Review of 'The Collected Stories' on 'GoodReads'

5 stars

Dylan’s short stories are awash with his memories of people and places, and as memories tend to be made up of the self same stuff of dreams, the characters and events drip with the excesses of the imagination. The latter collection in the book are taken from Adventures in the Skin Trade and Portrait of the Artist as a Young Dog. They are classic Thomas such as Return Journey and A Child’s Christmas in Wales. The first twenty short stories present a strange array of tales that sometimes befuddled me, sometimes drowned me in a glut of imagery, and sometimes just lost me in the telling. Isolating and violent but with the humanist always shining through in the finer details of the character’s actions. A small sentence in the story Where Tawe Flows sums it up for me ... ‘Wait a bit! Wait a bit!’ said Mr Humphries, ‘Let’s get our realism straight. Mr Thomas will be making all the characters Blue Birds before we know where we are. One thing at a time. Has anyone got the history of the character ready?’. With well endowed eccentricities Dylan portrays the Welsh personality with sincere profundity, as assuredly described in A Visit to Grandpa’s where everyone in the town knows where Grandpa is going when dressed in his Sunday best.
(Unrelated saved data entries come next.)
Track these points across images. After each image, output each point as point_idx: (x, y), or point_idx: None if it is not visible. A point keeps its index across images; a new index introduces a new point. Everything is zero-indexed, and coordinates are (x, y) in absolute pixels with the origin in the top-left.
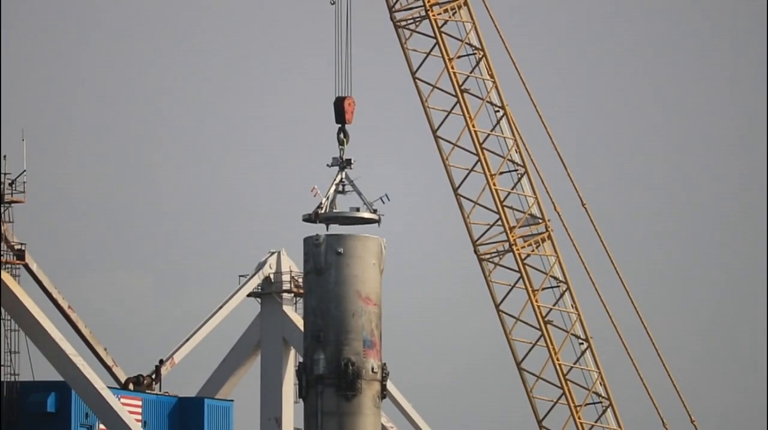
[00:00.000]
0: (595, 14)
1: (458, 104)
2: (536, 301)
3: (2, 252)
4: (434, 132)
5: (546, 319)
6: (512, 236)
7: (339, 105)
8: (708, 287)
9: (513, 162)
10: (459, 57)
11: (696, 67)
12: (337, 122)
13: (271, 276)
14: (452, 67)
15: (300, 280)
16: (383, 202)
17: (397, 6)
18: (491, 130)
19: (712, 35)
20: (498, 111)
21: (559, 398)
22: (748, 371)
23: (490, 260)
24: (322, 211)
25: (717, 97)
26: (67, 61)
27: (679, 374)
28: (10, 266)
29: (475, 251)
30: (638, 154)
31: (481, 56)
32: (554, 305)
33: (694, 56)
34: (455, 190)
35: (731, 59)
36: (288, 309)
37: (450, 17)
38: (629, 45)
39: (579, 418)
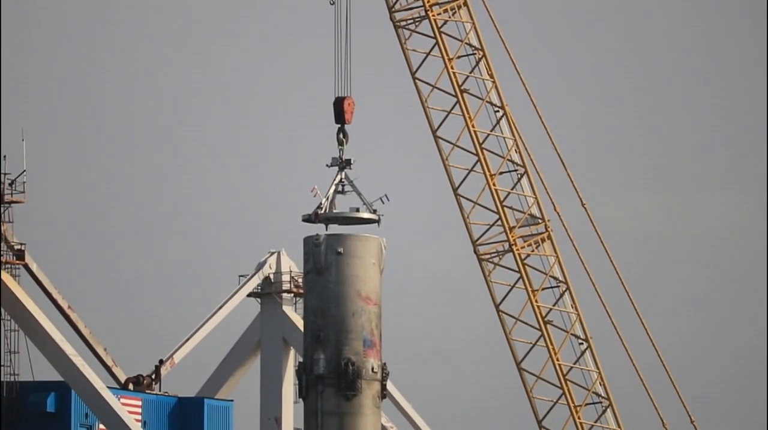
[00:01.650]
0: (595, 14)
1: (458, 104)
2: (536, 301)
3: (2, 252)
4: (434, 132)
5: (546, 319)
6: (512, 236)
7: (338, 105)
8: (708, 286)
9: (513, 162)
10: (459, 57)
11: (697, 67)
12: (337, 122)
13: (271, 276)
14: (452, 67)
15: (300, 280)
16: (383, 203)
17: (397, 6)
18: (491, 130)
19: (713, 35)
20: (498, 111)
21: (559, 398)
22: (748, 371)
23: (490, 260)
24: (322, 211)
25: (718, 96)
26: (67, 61)
27: (680, 374)
28: (10, 266)
29: (475, 251)
30: (638, 154)
31: (480, 56)
32: (554, 305)
33: (695, 56)
34: (455, 190)
35: (732, 59)
36: (288, 309)
37: (450, 17)
38: (629, 45)
39: (579, 418)
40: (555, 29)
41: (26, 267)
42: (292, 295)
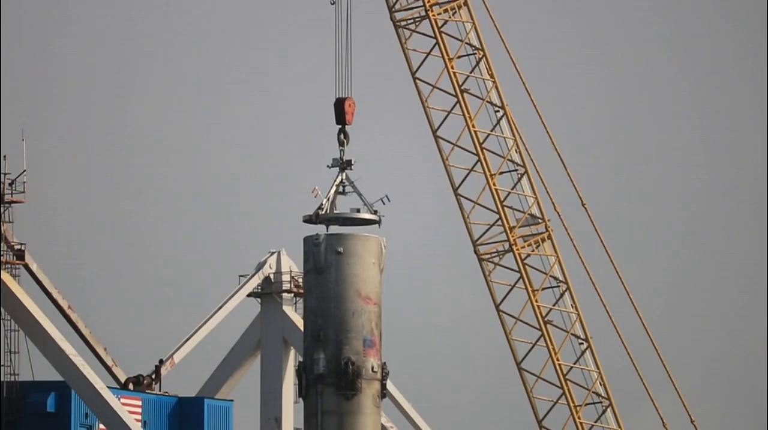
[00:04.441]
0: (595, 14)
1: (458, 104)
2: (536, 301)
3: (2, 252)
4: (434, 132)
5: (546, 319)
6: (512, 236)
7: (339, 106)
8: (708, 286)
9: (513, 162)
10: (459, 57)
11: (697, 67)
12: (338, 123)
13: (271, 276)
14: (452, 67)
15: (300, 280)
16: (383, 203)
17: (397, 6)
18: (491, 130)
19: (712, 35)
20: (498, 111)
21: (559, 398)
22: (748, 371)
23: (490, 260)
24: (323, 212)
25: (717, 96)
26: (67, 61)
27: (680, 374)
28: (10, 266)
29: (475, 251)
30: (638, 154)
31: (481, 56)
32: (554, 305)
33: (695, 56)
34: (455, 190)
35: (732, 59)
36: (288, 309)
37: (450, 17)
38: (629, 45)
39: (579, 418)
40: (555, 29)
41: (26, 267)
42: (292, 295)
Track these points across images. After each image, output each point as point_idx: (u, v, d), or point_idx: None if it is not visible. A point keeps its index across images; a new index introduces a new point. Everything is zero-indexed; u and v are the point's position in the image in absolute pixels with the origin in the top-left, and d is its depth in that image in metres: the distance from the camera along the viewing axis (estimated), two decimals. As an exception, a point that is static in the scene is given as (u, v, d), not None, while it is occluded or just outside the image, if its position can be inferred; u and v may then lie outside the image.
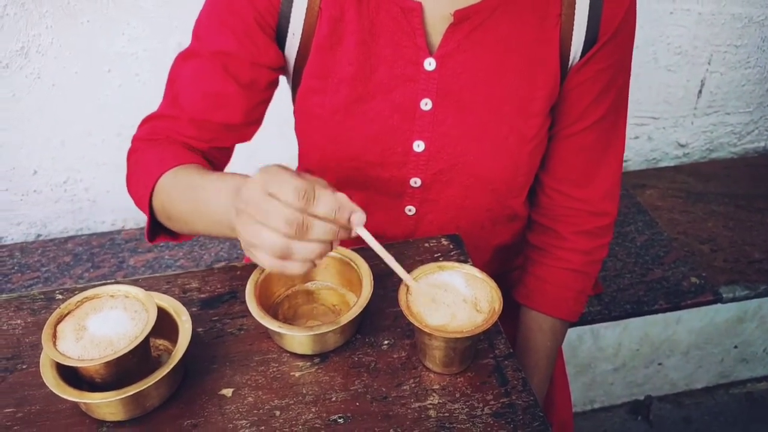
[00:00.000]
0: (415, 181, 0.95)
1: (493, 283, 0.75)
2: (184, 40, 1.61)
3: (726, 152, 2.15)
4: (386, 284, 0.85)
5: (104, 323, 0.68)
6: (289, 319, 0.82)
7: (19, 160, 1.66)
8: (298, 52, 0.90)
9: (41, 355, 0.68)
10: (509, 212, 1.01)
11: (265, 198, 0.60)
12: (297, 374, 0.74)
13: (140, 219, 1.86)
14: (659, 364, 1.92)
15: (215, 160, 0.94)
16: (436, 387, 0.73)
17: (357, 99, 0.90)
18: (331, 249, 0.64)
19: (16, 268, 1.63)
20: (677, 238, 1.74)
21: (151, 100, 1.66)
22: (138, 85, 1.61)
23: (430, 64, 0.87)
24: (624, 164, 2.07)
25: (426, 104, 0.89)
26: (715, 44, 1.89)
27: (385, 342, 0.78)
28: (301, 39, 0.89)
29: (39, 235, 1.81)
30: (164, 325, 0.74)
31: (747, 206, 1.86)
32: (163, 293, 0.84)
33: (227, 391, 0.72)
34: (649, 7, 1.77)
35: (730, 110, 2.05)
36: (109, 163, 1.72)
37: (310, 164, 0.99)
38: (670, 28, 1.83)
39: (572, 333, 1.66)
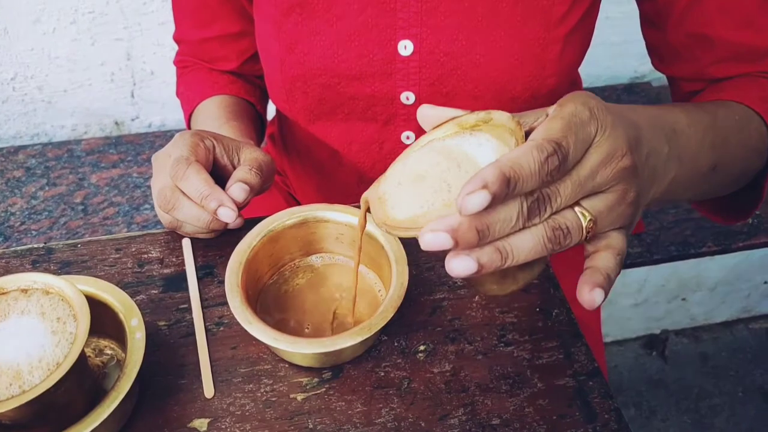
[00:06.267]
0: (407, 97, 0.71)
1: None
2: None
3: None
4: (418, 261, 0.62)
5: (10, 340, 0.45)
6: (286, 311, 0.59)
7: (-46, 52, 1.39)
8: None
9: None
10: None
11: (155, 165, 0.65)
12: (300, 397, 0.53)
13: (105, 124, 1.60)
14: (683, 299, 1.78)
15: (250, 70, 0.87)
16: (496, 422, 0.52)
17: None
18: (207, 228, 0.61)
19: (-44, 183, 1.38)
20: (726, 166, 1.52)
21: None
22: (94, -39, 1.32)
23: None
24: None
25: None
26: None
27: (421, 347, 0.56)
28: None
29: (-13, 142, 1.55)
30: (108, 320, 0.52)
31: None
32: (111, 265, 0.61)
33: (200, 423, 0.51)
34: None
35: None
36: (63, 57, 1.45)
37: (273, 86, 0.75)
38: None
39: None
These tales are oozing with the macabre, from madness to murder, malady and perversion. With a background as a journalist Dylan knew how to tumble the everyday into scandal of fantasy, with an overriding sadness for the longing of the past made present in the retelling of personal memories and observations. This made most apparent in Return Journey where perhaps the bombing of Swansea was in someway a metaphor in how our reveries of time gone by lay as remnants in our mind, so that we may only recall glimpses of what we experienced in our youth.